We need to be as transparent and honest as possible about the evidence. We need to put every vaccine through the correct safety and effectiveness testing. We don’t cut corners, and we listen to what people are saying. We don’t call them crazy or nuts or any other epithet. Our task should be to build confidence by giving information and answering legitimate questions.

Q: You work at the intersection of where science and research collide with the massive egos of people who want credit for discoveries, for vaccines and antivirals. There are many, many zeros in this game. The pharmaceutical companies are going to make billions of dollars. Are these folks looking after our best interests and not their best interests?
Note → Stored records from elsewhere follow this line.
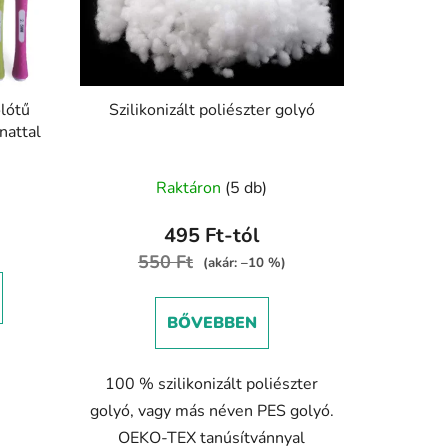
lótű
Szilikonizált poliészter golyó
nattal
A
)
Raktáron
(5 db)
termék
átlagos
495 Ft-tól
értékelése
550 Ft
(akár: –10 %)
5-
ből
BŐVEBBEN
4,9
csillag.
100 % szilikonizált poliészter
golyó, vagy más néven PES golyó.
OEKO-TEX tanúsítvánnyal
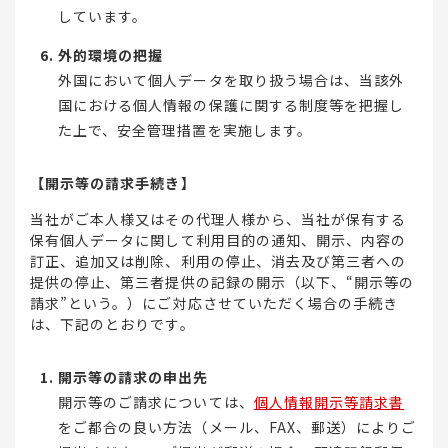
しています。
外的環境の把握
外国において個人データを取り扱う場合は、当該外
国における個人情報の保護に関する制度等を把握し
た上で、安全管理措置を実施します。
【開示等の請求手続き】
当社がご本人様又はその代理人様から、当社が保有する
保有個人データに関して利用目的の通知、開示、内容の
訂正、追加又は削除、利用の停止、消去及び第三者への
提供の停止、第三者提供の記録の開示（以下、“開示等の
請求”という。）にご対応させていただく場合の手続き
は、下記のとおりです。
開示等の請求の申出先
開示等のご請求については、
個人情報開示等請求書
をご都合の良い方法（メール、FAX、郵送）によりご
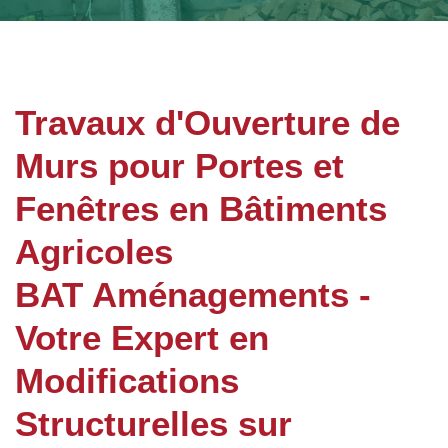
Travaux d'Ouverture de
Murs pour Portes et
Fenêtres en Bâtiments
Agricoles
BAT Aménagements -
Votre Expert en
Modifications
Structurelles sur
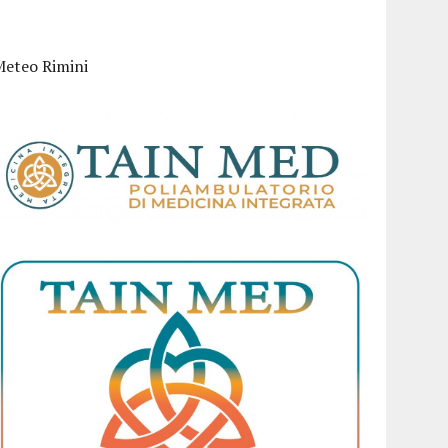
Meteo Rimini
A: I have confidence that the science is going to give us reliable answers. But I’m not confident that the system we have in place is going to deliver a fair outcome. We’re seeing your government and my government buying up vaccines that are not yet ready, not yet available, but buying up options on vaccines to protect their populations. That isn’t the way we should be thinking. We have to have a global response and need to protect those most at risk. We know who those people are. They’re older. People with chronic diseases. They’re from black and minority ethnic populations, and workers in the health system. They’re the people who need to get the vaccine. Not me.

Q: I want the shot.

A: You’ll take it? Okay. But this risk of vaccine nationalism is very real, and it shouldn’t be the strongest or the richest country that gets access to a vaccine first. You and I are going to be fine. But a lot of people aren’t. That doesn’t seem right.